この小説に出てくる人たちは、それぞれ心に深い傷や後悔を抱えています。多聞はそんな人たちの最後の時間に寄り添う存在になっていました。

ただ、多聞が現れたからといって運命が好転するわけではありません。むしろ、避けられない結末に向かう彼らに、ほんの少しの救いとして「孤独ではない」という感覚を与えるために、多聞はそこにいたように思います。

つまり、彼らの不幸や死は、もともと「定められていた運命」に近いものであって、多聞はそれを変えるのではなく、最後の瞬間に”生きる意味”を灯す役割という構図になっていたと思います。

なので、読んでいると、「悲しいけれど、完全な絶望ではない」「救いようがないのに、なぜか救われた気持ちになる」そんな不思議な読後感が残ります。

そして最終章で、少年と多聞が出会うことで、初めて”未来へ向かう希望”が描かれます。そこまで含めて、この構成になっていると考えられます。

多聞が命を落とす展開について

最後の最後で多聞はようやく少年と再会を果たします。

そのまま一緒に幸せに暮らしました、という展開を望んでしまう気持ちもあります。

ただ、この物語としては、多聞が少年を守って命を落としたのは、必要だったようにも思います。

なぜかというとーーこの物語は「奇跡」や「ハッピーエンド」を描く話ではないからです。傷を負った人間たちが、それでも前を向いて生きていく物語だからです。

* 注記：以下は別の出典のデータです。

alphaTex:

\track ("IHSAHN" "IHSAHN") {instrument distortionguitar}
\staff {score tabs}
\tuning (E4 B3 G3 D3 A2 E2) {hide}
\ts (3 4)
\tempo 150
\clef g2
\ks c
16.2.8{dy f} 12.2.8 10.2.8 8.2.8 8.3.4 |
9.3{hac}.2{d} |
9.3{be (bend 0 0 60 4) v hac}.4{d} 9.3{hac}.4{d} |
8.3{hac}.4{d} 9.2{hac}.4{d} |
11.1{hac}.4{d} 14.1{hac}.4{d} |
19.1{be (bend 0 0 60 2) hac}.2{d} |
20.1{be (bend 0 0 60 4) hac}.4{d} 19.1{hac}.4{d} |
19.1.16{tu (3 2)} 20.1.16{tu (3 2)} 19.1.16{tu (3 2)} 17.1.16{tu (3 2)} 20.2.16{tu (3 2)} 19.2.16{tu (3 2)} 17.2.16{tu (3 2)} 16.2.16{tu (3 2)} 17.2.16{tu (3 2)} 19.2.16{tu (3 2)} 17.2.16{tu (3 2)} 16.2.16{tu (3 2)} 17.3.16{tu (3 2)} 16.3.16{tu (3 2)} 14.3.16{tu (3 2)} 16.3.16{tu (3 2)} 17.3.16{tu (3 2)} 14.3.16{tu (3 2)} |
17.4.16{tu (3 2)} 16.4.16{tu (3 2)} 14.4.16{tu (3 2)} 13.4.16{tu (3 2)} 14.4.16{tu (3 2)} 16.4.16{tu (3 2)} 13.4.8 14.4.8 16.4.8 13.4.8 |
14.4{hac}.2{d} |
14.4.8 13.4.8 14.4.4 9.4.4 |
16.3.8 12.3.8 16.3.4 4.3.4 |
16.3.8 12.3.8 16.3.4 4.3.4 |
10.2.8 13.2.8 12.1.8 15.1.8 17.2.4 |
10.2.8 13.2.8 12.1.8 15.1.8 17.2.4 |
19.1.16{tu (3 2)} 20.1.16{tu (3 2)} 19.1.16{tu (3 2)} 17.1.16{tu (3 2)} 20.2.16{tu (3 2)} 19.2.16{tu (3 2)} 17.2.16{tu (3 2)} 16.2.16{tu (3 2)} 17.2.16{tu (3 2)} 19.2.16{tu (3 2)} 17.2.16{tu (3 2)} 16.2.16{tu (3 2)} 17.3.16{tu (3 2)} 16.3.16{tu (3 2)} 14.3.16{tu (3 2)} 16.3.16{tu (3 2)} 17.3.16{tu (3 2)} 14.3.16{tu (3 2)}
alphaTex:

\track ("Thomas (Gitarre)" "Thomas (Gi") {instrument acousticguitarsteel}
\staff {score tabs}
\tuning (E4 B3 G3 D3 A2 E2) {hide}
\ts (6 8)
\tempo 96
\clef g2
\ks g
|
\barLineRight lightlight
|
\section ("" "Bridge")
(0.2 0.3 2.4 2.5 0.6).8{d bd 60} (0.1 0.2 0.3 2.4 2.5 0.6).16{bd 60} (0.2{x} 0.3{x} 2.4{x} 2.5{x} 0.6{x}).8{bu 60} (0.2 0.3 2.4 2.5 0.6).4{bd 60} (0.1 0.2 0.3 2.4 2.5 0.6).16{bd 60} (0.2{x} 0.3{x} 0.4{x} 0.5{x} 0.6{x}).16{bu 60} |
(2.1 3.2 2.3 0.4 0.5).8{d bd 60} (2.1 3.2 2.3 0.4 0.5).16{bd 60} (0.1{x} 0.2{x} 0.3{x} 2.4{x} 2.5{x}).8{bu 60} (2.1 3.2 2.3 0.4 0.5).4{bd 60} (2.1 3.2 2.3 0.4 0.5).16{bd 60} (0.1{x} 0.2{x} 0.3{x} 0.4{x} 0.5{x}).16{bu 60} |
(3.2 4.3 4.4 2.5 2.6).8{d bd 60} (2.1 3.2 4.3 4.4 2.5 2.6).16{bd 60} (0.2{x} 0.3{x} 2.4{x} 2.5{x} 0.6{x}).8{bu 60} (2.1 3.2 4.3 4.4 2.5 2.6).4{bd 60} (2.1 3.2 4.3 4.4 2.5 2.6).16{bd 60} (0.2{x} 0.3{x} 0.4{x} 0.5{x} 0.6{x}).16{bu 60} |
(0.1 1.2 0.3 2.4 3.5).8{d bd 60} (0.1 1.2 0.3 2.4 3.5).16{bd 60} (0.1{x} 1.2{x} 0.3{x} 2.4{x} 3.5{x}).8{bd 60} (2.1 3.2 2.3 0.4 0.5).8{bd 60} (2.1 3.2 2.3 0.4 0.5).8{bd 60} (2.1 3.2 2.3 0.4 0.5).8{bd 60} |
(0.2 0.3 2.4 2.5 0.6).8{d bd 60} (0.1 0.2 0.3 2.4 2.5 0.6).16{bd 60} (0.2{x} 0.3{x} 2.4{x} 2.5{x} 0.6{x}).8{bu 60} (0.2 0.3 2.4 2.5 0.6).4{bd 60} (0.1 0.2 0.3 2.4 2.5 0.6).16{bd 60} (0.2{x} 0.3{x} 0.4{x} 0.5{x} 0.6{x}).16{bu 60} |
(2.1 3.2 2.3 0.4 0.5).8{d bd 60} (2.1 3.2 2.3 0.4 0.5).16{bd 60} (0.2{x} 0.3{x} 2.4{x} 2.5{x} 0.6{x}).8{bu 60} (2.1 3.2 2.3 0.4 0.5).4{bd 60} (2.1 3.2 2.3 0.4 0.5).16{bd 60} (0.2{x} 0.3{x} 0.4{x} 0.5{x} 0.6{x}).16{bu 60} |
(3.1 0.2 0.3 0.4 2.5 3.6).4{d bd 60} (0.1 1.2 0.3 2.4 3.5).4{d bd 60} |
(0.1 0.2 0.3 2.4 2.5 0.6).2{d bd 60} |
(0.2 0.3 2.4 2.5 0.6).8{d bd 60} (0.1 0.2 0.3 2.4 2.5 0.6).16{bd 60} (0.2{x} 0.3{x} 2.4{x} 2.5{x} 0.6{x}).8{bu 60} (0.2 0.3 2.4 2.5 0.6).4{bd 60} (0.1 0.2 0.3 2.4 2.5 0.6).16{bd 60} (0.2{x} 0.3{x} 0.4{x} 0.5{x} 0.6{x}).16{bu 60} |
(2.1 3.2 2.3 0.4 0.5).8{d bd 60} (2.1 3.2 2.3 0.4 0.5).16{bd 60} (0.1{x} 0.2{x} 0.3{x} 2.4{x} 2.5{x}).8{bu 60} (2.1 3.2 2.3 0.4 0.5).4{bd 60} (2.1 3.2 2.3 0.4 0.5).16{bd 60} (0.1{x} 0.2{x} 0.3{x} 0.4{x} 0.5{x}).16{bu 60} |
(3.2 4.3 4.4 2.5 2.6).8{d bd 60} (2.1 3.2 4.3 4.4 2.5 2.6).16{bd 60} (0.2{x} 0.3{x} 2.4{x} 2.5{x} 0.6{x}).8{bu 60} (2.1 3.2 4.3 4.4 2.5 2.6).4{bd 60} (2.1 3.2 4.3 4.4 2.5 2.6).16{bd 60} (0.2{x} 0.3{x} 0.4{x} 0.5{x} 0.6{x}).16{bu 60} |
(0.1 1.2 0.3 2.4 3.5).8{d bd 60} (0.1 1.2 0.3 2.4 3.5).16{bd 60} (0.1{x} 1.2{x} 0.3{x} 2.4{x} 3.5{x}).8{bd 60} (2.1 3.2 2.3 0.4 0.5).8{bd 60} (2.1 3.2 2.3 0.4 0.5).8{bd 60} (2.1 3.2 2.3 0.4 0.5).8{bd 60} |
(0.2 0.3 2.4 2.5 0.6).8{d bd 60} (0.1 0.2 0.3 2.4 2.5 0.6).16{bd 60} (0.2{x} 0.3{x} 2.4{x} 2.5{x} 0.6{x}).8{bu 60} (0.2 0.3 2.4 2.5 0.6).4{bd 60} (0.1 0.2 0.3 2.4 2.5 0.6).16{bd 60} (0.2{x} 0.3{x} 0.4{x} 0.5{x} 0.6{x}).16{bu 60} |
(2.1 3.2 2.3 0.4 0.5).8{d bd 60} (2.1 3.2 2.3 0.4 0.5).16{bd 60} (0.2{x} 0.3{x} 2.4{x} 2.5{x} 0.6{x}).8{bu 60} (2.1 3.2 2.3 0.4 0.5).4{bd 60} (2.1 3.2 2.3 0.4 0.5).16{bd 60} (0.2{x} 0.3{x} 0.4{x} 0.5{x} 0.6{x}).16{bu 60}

もちろん、多聞と少年が一緒に暮らして幸せに生きる未来も想像できるし、そうなってほしい気持ちもあります。しかしそれをやってしまうと、この物語が一貫して描いてきた「喪失と再生」というテーマがぼやけてしまうように思います。

多聞は、少年に「孤独ではないこと」を教え、未来へ歩き出す勇気を託しました。多聞が生き続けることは、少年をずっと守ることにはなったかもしれませんが、本当の意味で少年自身が”自分の力で生きていく”ことにはつながりません。

なので、多聞は少年を守って、”守られる側”から”生き抜く側”へ少年を成長させるきっかけを作りました。そして自分はその役割を果たし終えて、静かに去ったのです。

この展開によって、物語は”感動的な奇跡”で終わるのではなく、現実の痛みを抱えたまま、それでも生きていく希望を示していたように思います。

他の読者の感想

こちらをご覧ください。
※ネタバレ感想も含まれますので見る際はご注意ください。

読書メーター/少年と犬

まとめ

以上、馳星周さんの「少年と犬」の読書感想でした。

本作は、読後すぐに心が晴れるタイプの物語ではありません。しかし、読むほどに小さな希望が見えるような、静かで力強い読書体験を与えてくれる一冊でした。

未読の方は是非手に取ってみてください。

最後までお読みいただき、ありがとうございました。